General information
- Type: Ultralight trike
- National origin: United States
- Manufacturer: North Wing Design
- Status: Production completed
- Number built: 72 (February 2005)

= North Wing Apache =

American ultralight airplane

The North Wing Apache is an American two-seat ultralight trike designed and produced by North Wing Design of East Wenatchee, Washington. The aircraft is supplied as a kit for amateur construction.

==Design and development==
The aircraft was designed to comply with the Fédération Aéronautique Internationale microlight category, including the category's maximum gross weight of 450 kg. It features a "topless" strut-braced hang glider-style high-wing, weight shift controls, a two-seats-in-tandem open cockpit, tricycle landing gear and a single engine in pusher configuration.

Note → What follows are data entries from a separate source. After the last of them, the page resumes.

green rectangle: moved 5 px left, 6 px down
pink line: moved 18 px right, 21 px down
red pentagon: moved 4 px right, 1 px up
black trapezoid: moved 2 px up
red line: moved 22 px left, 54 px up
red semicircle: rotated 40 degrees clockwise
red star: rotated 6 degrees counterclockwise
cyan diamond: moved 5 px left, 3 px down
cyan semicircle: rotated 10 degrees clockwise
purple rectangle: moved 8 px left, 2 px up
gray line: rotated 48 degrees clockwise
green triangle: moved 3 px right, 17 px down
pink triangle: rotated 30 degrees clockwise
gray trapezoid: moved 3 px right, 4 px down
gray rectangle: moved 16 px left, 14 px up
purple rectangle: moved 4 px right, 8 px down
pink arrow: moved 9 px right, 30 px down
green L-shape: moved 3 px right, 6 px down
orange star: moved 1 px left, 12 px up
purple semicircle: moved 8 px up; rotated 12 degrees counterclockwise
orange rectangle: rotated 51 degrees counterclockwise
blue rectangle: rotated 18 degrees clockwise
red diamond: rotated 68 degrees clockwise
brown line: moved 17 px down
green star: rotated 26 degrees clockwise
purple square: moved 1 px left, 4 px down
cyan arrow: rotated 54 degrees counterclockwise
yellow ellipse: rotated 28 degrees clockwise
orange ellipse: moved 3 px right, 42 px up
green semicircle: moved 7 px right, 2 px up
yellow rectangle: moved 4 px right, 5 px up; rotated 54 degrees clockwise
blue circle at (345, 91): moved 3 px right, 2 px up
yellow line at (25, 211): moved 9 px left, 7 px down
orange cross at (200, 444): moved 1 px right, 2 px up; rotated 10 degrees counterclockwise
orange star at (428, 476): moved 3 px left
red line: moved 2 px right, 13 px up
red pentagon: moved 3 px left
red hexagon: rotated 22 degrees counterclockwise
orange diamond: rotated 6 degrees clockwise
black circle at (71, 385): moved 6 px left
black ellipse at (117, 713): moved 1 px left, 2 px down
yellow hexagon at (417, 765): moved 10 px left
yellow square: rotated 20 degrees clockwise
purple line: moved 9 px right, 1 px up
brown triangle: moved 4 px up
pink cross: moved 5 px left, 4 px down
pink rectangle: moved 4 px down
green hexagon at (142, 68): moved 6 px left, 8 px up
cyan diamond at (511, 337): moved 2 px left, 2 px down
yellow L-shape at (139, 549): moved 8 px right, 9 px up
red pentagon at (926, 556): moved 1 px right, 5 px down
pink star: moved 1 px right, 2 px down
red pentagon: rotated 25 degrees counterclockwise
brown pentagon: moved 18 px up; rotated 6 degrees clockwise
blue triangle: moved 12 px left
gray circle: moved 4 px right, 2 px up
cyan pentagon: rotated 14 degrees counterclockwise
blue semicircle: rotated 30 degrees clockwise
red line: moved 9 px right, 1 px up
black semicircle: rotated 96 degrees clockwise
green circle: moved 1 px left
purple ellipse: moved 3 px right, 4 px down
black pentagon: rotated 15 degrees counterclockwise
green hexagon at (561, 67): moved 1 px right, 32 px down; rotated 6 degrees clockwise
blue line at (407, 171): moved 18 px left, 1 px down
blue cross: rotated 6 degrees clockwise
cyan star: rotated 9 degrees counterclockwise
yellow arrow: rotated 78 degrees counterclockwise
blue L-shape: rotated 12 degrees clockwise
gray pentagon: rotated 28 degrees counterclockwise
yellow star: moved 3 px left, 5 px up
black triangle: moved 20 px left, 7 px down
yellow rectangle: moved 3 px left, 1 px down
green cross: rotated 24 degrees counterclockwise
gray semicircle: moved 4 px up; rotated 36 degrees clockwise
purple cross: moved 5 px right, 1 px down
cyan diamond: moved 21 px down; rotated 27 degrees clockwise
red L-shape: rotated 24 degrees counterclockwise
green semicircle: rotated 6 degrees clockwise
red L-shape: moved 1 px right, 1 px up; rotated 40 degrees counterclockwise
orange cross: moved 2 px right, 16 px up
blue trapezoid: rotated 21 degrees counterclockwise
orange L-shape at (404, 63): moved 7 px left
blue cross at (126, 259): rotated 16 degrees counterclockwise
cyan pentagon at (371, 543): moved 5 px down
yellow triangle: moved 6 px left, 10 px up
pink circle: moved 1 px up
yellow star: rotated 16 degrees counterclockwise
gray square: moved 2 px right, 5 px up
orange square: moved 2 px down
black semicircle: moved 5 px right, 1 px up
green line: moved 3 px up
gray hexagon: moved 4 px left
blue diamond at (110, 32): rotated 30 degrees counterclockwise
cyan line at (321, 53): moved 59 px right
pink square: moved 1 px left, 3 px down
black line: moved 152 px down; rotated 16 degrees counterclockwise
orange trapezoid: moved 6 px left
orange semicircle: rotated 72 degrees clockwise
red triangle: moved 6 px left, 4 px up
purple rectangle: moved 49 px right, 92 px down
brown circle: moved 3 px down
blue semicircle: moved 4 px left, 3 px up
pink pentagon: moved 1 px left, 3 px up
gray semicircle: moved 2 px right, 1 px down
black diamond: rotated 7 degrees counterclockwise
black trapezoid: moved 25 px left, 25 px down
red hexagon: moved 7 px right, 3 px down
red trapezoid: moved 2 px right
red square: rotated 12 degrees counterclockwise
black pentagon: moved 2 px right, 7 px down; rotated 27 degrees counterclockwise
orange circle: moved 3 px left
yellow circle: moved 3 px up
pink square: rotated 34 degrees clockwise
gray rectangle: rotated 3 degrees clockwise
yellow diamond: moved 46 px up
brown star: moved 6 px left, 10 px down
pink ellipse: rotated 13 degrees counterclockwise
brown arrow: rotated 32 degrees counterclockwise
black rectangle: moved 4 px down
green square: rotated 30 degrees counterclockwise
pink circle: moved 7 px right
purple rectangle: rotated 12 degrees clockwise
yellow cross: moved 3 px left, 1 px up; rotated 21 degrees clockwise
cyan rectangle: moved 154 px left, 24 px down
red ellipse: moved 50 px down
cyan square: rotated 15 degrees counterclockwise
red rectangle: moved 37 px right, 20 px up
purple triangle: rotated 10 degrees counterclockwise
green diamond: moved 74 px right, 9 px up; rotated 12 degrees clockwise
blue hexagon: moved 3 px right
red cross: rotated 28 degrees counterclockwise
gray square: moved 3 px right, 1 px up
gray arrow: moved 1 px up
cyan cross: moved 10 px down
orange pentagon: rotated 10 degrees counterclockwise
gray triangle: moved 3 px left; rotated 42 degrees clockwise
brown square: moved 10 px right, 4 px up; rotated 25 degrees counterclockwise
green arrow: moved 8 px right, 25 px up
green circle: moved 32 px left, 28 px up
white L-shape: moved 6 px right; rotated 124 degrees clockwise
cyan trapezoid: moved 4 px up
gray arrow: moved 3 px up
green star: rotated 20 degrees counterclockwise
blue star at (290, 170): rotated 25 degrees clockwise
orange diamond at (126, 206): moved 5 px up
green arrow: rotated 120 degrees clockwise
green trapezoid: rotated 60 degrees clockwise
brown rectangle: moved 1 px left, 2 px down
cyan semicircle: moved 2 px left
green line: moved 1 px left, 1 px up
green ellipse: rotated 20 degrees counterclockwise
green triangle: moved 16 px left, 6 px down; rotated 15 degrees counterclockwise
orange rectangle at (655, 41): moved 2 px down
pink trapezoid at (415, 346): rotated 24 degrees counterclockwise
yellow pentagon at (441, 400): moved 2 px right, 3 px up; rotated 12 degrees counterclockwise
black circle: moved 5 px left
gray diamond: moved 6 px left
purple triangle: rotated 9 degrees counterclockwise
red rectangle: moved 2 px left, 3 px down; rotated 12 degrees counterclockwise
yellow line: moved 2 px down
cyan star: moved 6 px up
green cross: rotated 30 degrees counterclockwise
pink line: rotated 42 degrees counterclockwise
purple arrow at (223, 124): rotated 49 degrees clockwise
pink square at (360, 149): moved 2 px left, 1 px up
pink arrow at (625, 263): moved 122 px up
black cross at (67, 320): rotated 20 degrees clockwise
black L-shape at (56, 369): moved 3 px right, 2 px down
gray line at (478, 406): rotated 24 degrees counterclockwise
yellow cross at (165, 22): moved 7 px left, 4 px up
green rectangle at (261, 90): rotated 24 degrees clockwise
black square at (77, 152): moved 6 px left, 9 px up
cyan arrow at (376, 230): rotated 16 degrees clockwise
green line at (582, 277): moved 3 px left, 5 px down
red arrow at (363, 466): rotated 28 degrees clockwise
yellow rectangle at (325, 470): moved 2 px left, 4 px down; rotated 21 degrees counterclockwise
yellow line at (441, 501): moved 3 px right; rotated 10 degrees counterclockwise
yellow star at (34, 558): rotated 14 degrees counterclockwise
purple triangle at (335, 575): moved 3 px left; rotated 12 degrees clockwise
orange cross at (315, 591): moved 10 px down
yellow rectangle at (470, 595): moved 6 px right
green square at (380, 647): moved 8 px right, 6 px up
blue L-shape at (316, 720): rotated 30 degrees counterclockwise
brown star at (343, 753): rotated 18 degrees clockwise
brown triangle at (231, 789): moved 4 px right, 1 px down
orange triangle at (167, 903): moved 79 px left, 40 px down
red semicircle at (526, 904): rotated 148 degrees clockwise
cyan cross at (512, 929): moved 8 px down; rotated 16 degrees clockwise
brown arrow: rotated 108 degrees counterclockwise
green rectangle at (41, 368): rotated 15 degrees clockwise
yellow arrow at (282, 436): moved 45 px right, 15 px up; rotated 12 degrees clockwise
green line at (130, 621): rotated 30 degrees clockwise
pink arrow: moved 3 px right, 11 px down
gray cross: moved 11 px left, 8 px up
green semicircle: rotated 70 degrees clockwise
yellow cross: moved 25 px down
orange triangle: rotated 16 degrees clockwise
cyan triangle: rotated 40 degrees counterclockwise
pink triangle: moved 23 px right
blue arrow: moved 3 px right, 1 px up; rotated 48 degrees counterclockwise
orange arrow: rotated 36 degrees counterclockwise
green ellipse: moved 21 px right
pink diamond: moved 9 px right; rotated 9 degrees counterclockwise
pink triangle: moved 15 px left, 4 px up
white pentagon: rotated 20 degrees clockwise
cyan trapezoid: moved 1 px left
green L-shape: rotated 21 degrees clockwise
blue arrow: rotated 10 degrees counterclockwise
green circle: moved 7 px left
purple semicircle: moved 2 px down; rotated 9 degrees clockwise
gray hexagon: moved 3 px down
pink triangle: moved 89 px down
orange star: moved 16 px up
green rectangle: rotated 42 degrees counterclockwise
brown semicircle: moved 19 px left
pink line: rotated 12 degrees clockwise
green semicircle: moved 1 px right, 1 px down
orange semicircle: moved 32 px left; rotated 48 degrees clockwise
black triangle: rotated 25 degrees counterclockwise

The aircraft is made from bolted-together aluminum tubing, with its double-surface wing covered in Dacron sailcloth. Its 31.5 ft span wing is supported by streamlined struts, in place of the more commonly used cables and kingpost. The Apache is controlled with a conventional weight shift "A" frame control bar. Standard features include a fiberglass cockpit fairing, wheel pants, nosewheel brakes and stowage bags. Dual control steering and throttle are optional for flight training use. The supplied engines include the Rotax 503 twin-cylinder, two-stroke, air-cooled powerplant of 50 hp and the Rotax 582 twin-cylinder, two-stroke, liquid-cooled powerplant of 64 hp.

The strut-braced wing provides a number of advantages over the traditional cable braced wing, including reduced overall height for hangaring, reduced drag and improved appearance.

A total of 72 examples had been delivered by February 2005.

==Variants==
- Apache 582 Contour
Model with Rotax 582 twin-cylinder, two-stroke liquid-cooled powerplant of 64 hp, Contour strut-braced wing, cockpit fairing, gross weight of 950 lb, circa 2003-05. Price was US$$18,950 in 2005.
- Apache 582 Mustang
Model with Rotax 582 powerplant of 64 hp, Mustang strut-braced wing, cockpit fairing, gross weight of 950 lb, circa 2003.
- Apache ST
Model with Rotax 582 powerplant of 64 hp, stripped down for off-airport operations, with no cockpit fairing, circa 2003.